起業の手段として自社ブランドの立ち上げを選んだのは、職人さんの問題解決のため。「問題はお金。コンサルティングの方法もありますが、私は職人さんからお金を取る側には行きたくない。職人さんと組んで商品開発し、全てを買い取って販売して、お金を回す役目にならないと問題を根本から解決することにはならないので」。オリジナル商品のネット販売を見込んで、まずは集客の土台づくりを始めます。工芸とデザインが重なるテーマに特化したブログとSNSを利用して配信し、フォロワーを増やしていきました。

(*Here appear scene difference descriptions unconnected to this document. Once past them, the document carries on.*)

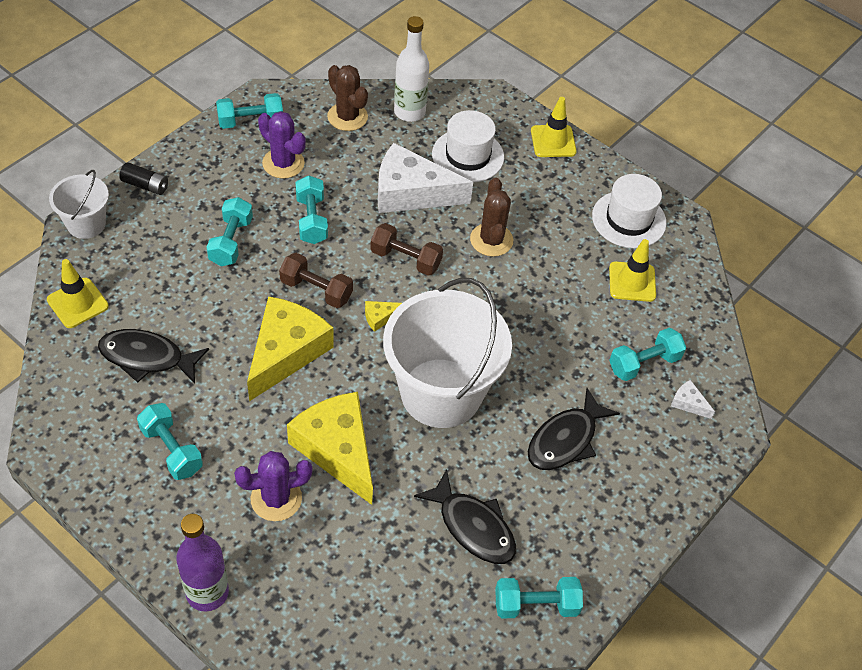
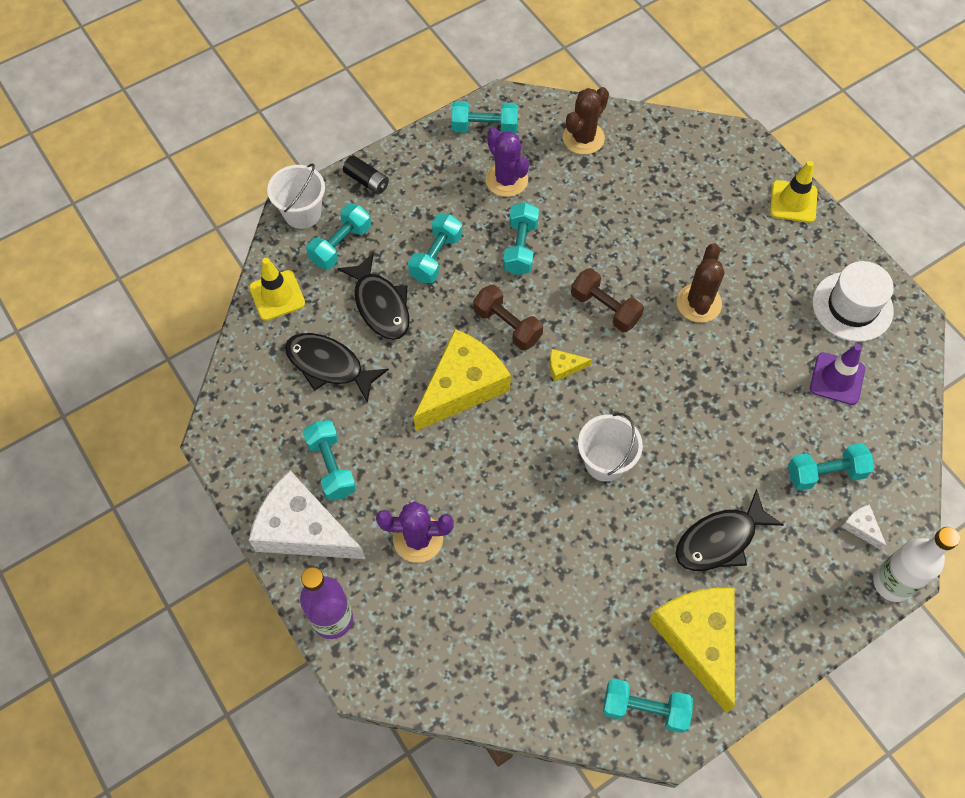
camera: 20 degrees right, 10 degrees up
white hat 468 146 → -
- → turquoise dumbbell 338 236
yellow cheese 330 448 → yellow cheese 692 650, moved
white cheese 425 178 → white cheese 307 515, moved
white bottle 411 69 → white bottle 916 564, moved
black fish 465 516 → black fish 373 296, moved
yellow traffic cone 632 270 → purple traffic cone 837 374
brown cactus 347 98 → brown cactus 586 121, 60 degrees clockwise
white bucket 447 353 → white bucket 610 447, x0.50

2020年に家族で京都に移住。折しもニューヨークから来て町家の宿を経営する塚本はなさんと出会います。「空間デザインの世界観が似ている」と互いに感じて、ライフスタイルブランドの会社を共同設立。それから1階が使える広い物件を探していると、京町家を退居する友人から声がかかり、事務所兼倉庫を構えることに。こうして京町家のオフィスが誕生しました。オフィスとしての京町家は、「伝統工芸を扱っている点で、ジェネリックなビルより、中庭のある町家が温もりもあっていいと思いました。建築的な面からも作りが素晴らしい上に、雰囲気があるので商品写真の撮影にも向いていたのです。ただデメリットもあります。特に、冬がかなり寒く、ガスヒーターを使っています。温まるまでには半日かかります。そして間取りも気になるポイントです。部屋の中に段差があったりすると、効率的に使うのが難しい時と感じますね。」

将来の展望とこれから京都で起業を目指す方へ
小山さんに京都でこれから起業を考えている方々へのメッセージを伺いました。
「伝統工芸に携わっていることもあり、商工会議所や銀行さん、京都市にもとても良くしていただいているのが事実です。京都には、東京と違って大企業があまりないため、起業している人がとても多いと感じます。そのせいか、とてもインスピレーショナルなコミュニティーがあって楽しいです。近くには自然もあり、子育てにも向いている街だと思っています。起業家には、結婚や育児のライフイベントがある30代が多く、そんな方々にも京都はお勧めです。東京のように競争が激しい場所より、ほのぼのと暮らせる京都の方が個人的に子育てには向いていると思っています。ここではゆったりとした時間の流れで淡々と子どもを育てられるような気がするんです」。3歳と6歳の二児の母でもある小山さんは、「今が人生で一番忙しい」と言います。「家事の分担は夫と半々ですが、自分の時間は一切ないです。会社が自分の時間かな」。多忙を極めながらも京都で働き、子育てする姿は、なんだか輝いて見えました。将来の展望について、京都を起点に「再来年はロサンゼルス、その次にニューヨーク、ロンドン、パリに店舗を開く。そこで十分売り上げを立てて、次に自社工房を作ります。いろんな技術の後継者を育て、皆が楽しく仕事できる職場を作りたい」。そんな10年先を見据えて、「私は戦略を立てるのが好き」という一言が頼もしく響いてきました。